Family Team STEAM Challenge: Starting Seeds

V1 Staff |

Your family will be good to GROW with this month’s Family STEAM Challenge! This activity invites families to inquire, predict, observe, and record the way in which a seed becomes a plant.

This Issue's STEAM Topic

Exploring a world that’s normally unseen, underneath a seed!

The Mission

Choose a variety of seeds, water them, and watch them sprout. Track changes daily and observe how roots and plants take shape.

The Apparatus

A homemade greenhouse.

The Challenge

Determine what seeds need to grow and how long it takes a seed to sprout.
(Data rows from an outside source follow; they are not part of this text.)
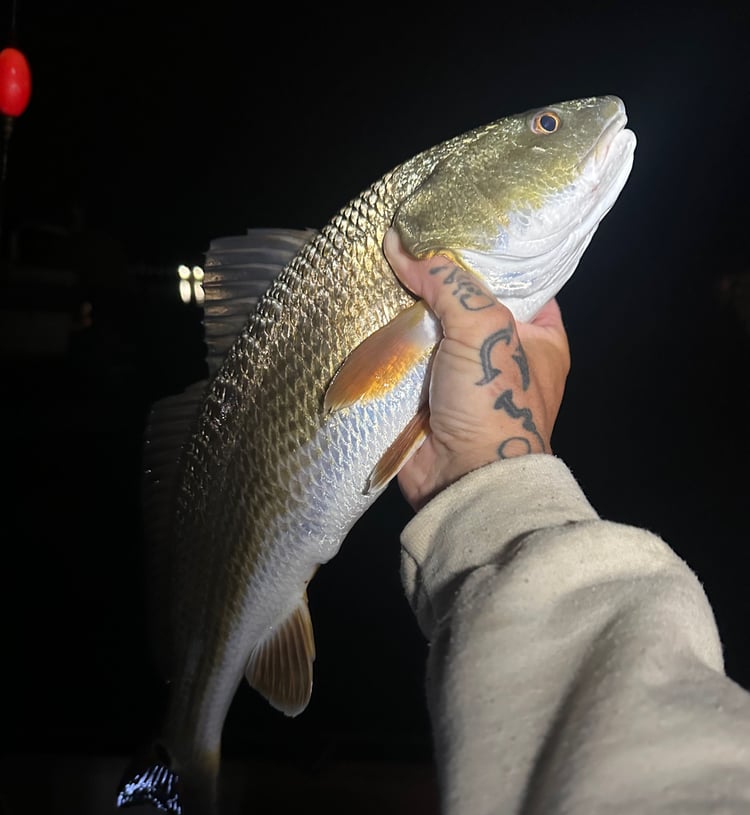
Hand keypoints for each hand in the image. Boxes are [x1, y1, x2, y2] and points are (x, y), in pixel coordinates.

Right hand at [383, 228, 570, 510]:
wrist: (464, 481)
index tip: (454, 217)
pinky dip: (389, 338)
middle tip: (406, 233)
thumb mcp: (483, 328)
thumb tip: (399, 241)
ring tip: (378, 259)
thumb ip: (447, 281)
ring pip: (432, 327)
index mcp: (541, 335)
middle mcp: (504, 352)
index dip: (489, 249)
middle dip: (437, 275)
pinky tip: (366, 304)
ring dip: (407, 305)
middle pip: (467, 299)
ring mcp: (463, 376)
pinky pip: (406, 357)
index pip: (519, 278)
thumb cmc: (493, 402)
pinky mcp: (427, 396)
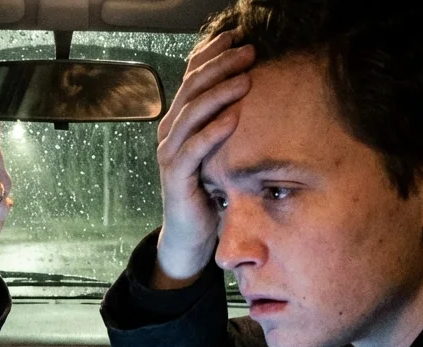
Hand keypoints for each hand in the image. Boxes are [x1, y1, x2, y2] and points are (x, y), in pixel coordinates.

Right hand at [154, 32, 254, 288]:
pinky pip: (194, 148)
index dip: (211, 53)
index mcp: (178, 120)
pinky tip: (234, 118)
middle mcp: (169, 132)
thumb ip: (225, 122)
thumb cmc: (208, 190)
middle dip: (220, 66)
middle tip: (249, 52)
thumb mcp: (218, 150)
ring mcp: (169, 153)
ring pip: (192, 113)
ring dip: (220, 93)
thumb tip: (253, 89)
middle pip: (192, 88)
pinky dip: (213, 131)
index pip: (191, 77)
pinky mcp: (176, 176)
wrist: (190, 234)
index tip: (237, 36)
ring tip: (245, 78)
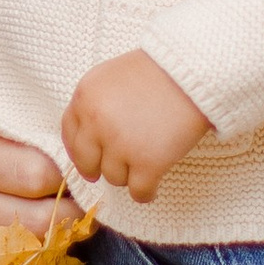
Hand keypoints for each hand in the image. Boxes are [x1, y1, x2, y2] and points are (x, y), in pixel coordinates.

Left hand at [62, 50, 211, 204]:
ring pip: (114, 178)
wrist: (194, 73)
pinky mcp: (148, 163)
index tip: (90, 160)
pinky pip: (139, 192)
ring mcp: (121, 145)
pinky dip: (146, 193)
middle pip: (87, 163)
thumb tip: (86, 139)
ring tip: (146, 162)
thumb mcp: (112, 77)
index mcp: (85, 97)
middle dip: (100, 168)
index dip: (80, 151)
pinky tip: (153, 188)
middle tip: (117, 168)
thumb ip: (94, 104)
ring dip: (129, 175)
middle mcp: (96, 122)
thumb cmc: (157, 71)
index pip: (69, 135)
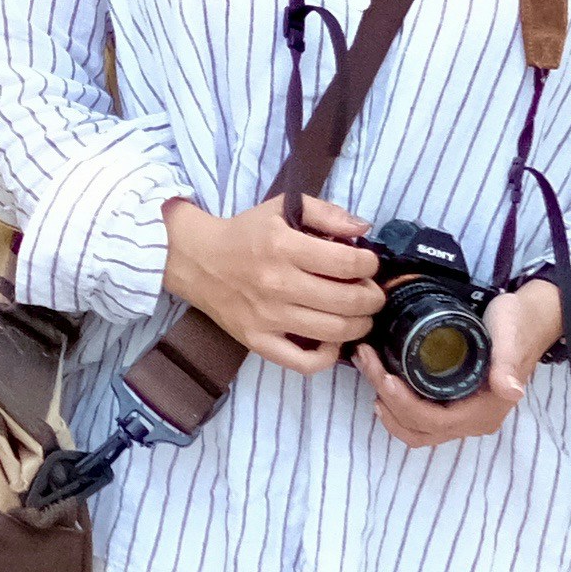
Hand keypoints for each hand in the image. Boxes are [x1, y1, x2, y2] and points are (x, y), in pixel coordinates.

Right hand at [160, 193, 380, 369]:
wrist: (198, 260)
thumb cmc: (245, 233)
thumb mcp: (282, 208)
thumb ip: (326, 213)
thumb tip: (363, 229)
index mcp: (283, 247)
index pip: (347, 264)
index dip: (369, 266)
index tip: (369, 265)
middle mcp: (276, 284)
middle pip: (347, 302)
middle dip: (372, 298)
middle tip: (372, 293)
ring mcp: (267, 317)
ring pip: (333, 332)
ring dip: (360, 325)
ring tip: (360, 315)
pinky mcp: (257, 341)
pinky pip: (304, 363)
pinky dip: (328, 357)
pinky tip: (333, 342)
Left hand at [359, 280, 570, 447]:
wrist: (529, 319)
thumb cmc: (518, 326)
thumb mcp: (511, 339)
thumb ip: (508, 364)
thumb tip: (510, 391)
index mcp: (485, 412)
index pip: (435, 422)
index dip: (405, 405)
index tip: (384, 377)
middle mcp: (472, 421)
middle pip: (419, 430)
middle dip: (388, 403)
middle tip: (369, 364)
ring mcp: (462, 415)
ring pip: (415, 429)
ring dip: (388, 407)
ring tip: (370, 370)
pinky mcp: (452, 403)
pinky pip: (419, 418)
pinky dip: (397, 405)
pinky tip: (383, 380)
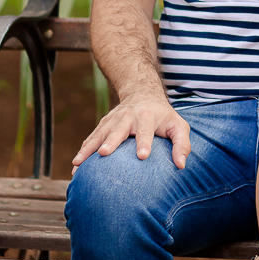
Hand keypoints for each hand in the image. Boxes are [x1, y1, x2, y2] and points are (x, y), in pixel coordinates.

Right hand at [72, 94, 190, 170]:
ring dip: (89, 148)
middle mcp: (128, 117)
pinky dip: (83, 149)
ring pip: (99, 134)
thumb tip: (181, 165)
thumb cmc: (163, 116)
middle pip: (118, 130)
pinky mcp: (103, 124)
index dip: (144, 142)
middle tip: (104, 153)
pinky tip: (76, 164)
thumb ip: (182, 144)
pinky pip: (92, 137)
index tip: (142, 155)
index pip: (146, 131)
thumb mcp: (178, 126)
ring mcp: (113, 120)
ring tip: (78, 163)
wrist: (142, 94)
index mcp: (147, 117)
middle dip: (111, 141)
Materials you could use (but are not limited to)

• clear jar 
• paper towel
• seeds of any variety!

Incorporating the Arts

STEAM is all about including the arts with the sciences. For this challenge, experiment with the design of the jar! Dress it up any way you’d like, just make sure the seeds can see the light.

Grab a digital camera or cellphone and document the changes you see in the seeds over a period of days.

Questions to Mull Over

• Predict which seed will sprout first.
• Do different seeds look different when they begin to sprout?
• What do seeds need to grow?
• Why does the sprout grow up and the root grow down? If you turned the seed upside down, what would change?
• Which seed took the longest to grow?
• Do you have any plants at home? If so, what do you observe about how they grow?

Thank you to Amie Winters with the Children’s Museum of Eau Claire for making this STEAM challenge possible.


The Family STEAM Challenge is all about experimenting with the ordinary to make the extraordinary! Chippewa Valley Family challenges your family to think and play together all in the name of science, technology, engineering, art, and mathematics (that’s where the STEAM comes in).

Each challenge can be completed as a family or a group of friends in as little or as much time needed; however, most challenges can be completed within one sitting. The Family STEAM Challenge is also designed to get all ages involved through hands on experimenting. So get ready to put your collective thinking caps on to design a seriously cool apparatus made almost entirely out of reusable or recyclable materials laying around the house.